In Ljubljana, without money for a hotel, Joyce and Barnacle slept rough in a park before catching a morning train into Trieste, where Joyce was initially workless, too. All in all, a bad run of luck, though it was the beginning of a love affair with this part of the world, where he lived for long periods and wrote his best books.

But the point of this tale is that I would never have known a thing about it were it not for a little brass plaque commemorating Joyce’s visit, near a hot dog stall by platform one.

Little brass plaques hidden in corners of stations often have stories to tell. I always keep an eye out for them.

At Wroclaw’s extraordinary main station in western Poland, which looks like a palace belonging to an Indian maharaja (a style that was apparently all the rage in Silesia in the mid-nineteenth century), there is such a plaque on peron (platform) three.

It is in memory of the actor Zbigniew Cybulski, regarded by many as “Poland’s James Dean”. It is embedded within the platform floor and shows the star with his trademark swept-back hair and rather un-Dean-like thick-framed glasses. Tragedy struck at this peron in 1967 when the actor, returning from a film set (having had a few), ran to catch his train, leapt, missed his footing and fell between the wheels. It was a horrific end to a sparkling career: Cybulski, a popular figure during the dark communist days, was 39 and had appeared in as many films. What a sad ending.

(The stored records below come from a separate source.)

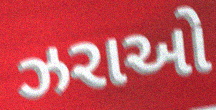
ઝરાઓ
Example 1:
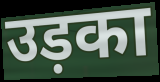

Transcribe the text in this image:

उड़का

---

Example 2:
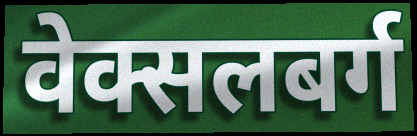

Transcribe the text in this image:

वेक्सलबर्ग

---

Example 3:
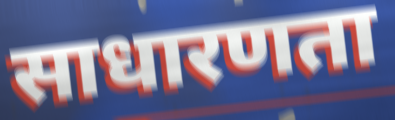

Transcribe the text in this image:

साधारणता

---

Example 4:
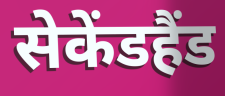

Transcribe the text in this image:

सेकेंडहैंड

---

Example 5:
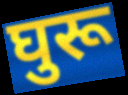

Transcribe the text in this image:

घुरू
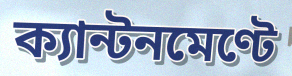
ক্যান্টনমেণ্টে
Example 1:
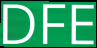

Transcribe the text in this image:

DFE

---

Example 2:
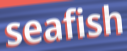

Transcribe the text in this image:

seafish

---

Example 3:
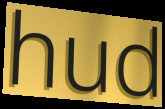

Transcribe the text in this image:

hud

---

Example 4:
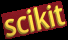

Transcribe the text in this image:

scikit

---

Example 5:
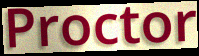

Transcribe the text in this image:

Proctor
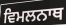
ਵਿਮਲਨਾਥ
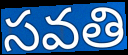
సవతి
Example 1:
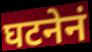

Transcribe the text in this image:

घटनेनं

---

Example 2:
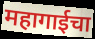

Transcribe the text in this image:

महागाईचा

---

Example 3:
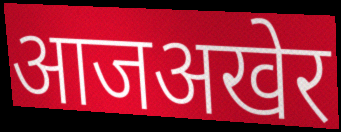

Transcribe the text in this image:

आजअखेर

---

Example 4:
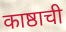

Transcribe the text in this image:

काष्ठाची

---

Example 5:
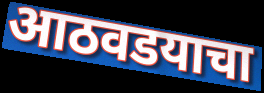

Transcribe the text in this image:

आठवडयाचा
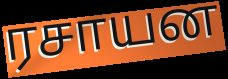
ரசாயன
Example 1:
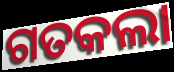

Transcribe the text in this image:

ଗତକଲା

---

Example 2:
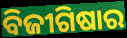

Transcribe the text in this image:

ବିଜୀଗିଷାର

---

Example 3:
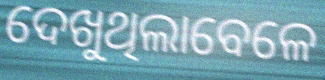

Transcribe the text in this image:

ଦେଖୁଥିଲାବେଳେ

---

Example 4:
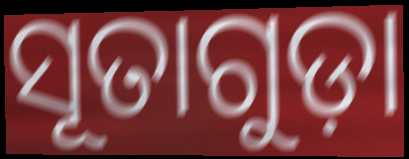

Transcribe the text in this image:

ସୂତାଗୁଡ଼ା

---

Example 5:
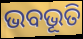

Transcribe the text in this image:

ଭବଭୂତି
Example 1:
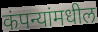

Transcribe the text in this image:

कंपन्यांमधील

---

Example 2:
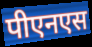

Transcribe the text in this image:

पीएनएस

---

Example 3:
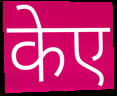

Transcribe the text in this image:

केए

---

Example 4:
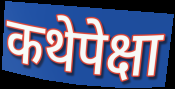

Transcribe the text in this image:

कथेपेक्षा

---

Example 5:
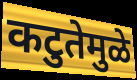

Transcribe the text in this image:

कटुतेमुळे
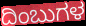
ದಿಂಬುಗಳ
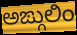
ಅಙ್ಗುಲಿಂ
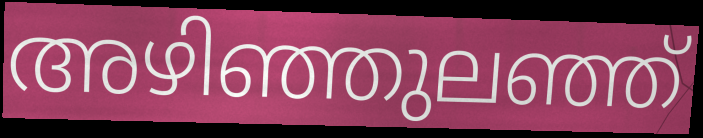
അഴിഞ്ഞുലഞ്ഞ്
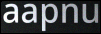
aapnu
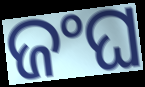
ଜଂଘ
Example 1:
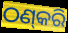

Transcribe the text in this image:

ଠଣ୍‌କରି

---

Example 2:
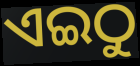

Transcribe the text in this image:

ଏଇଠୁ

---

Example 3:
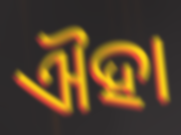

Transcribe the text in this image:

ଐହା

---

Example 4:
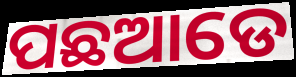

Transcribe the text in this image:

ପଛଆଡେ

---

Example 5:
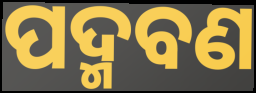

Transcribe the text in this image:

ପଦ୍ମବଣ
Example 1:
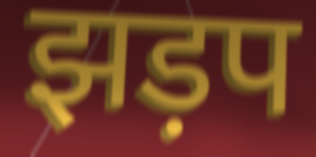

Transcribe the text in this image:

झड़प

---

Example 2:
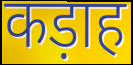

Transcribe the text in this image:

कड़ाह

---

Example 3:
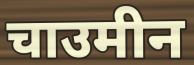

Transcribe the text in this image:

चाउमीन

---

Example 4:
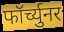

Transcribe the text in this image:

फॉर्च्युनर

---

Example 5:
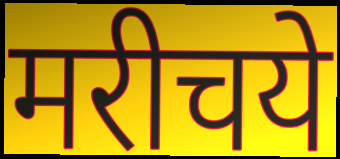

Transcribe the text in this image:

मरीचये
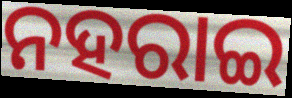
ନହରାଇ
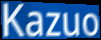
Kazuo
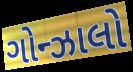
ગોન્ઝાલો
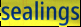
sealings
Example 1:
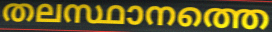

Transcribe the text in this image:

തലസ്ഥാനത്തെ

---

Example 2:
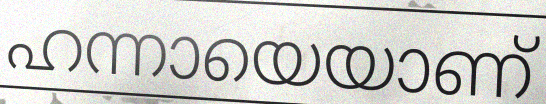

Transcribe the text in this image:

ഹന്നായെയാണ്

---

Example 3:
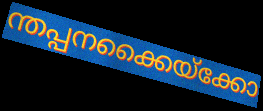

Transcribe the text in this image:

Wroclaw has another little station plaque — and another hidden story. This one is tucked away near the flamboyant art nouveau ticket hall and it also remembers a bloody moment. On 23 April, 1943 the Polish resistance group Zagra-Lin carried out an attack on a Nazi troop train, killing four and injuring others. It was part of a campaign that included repeated assaults on stations and railway lines across Poland, Germany, Latvia and Lithuania.

Stations have stories because people move through stations. Things happen in stations: good, bad and — sometimes — unconscionable

Zagra-Lin almost changed history. Had their planned attack on a line outside the Polish city of Bydgoszcz worked they might have blown up Hitler himself. Alas, the route of the Fuhrer’s special train was altered and the explosives never detonated. Not long afterwards many of the underground group were captured. Yet they had done much to distract the Nazis during a key period — almost pulling off the ultimate coup.

I had reached Wroclaw via a cherry-red Trilex express train on a 3hr 45min journey that had begun at Dresden’s Neustadt Station, where there is yet another plaque. This one is unmissable and chilling, right by the entrance to the ticket hall.

An inscription begins: “During National Socialism, Dresden-Neustadt Station was used as a starting point for many deportations of Jewish women, men and children.” In October 1938, 724 Dresden Jews were deported from these platforms to concentration camps including Auschwitz and Birkenau. A further inscription is written in Hebrew and a brass Star of David has been fixed to the pavement in front.

Commuters were streaming past as I stood there for a long time in silence. Back in Britain our understanding of the Second World War is one step removed from the horrors of what happened in Eastern Europe. In Dresden, its presence seems to hang in the air.

Stations have stories because people move through stations. Things happen in stations: good, bad and — sometimes — unconscionable. Travelling by train is not always just about the journey. It’s about the stations, too. And the little brass plaques offering glimpses into the past.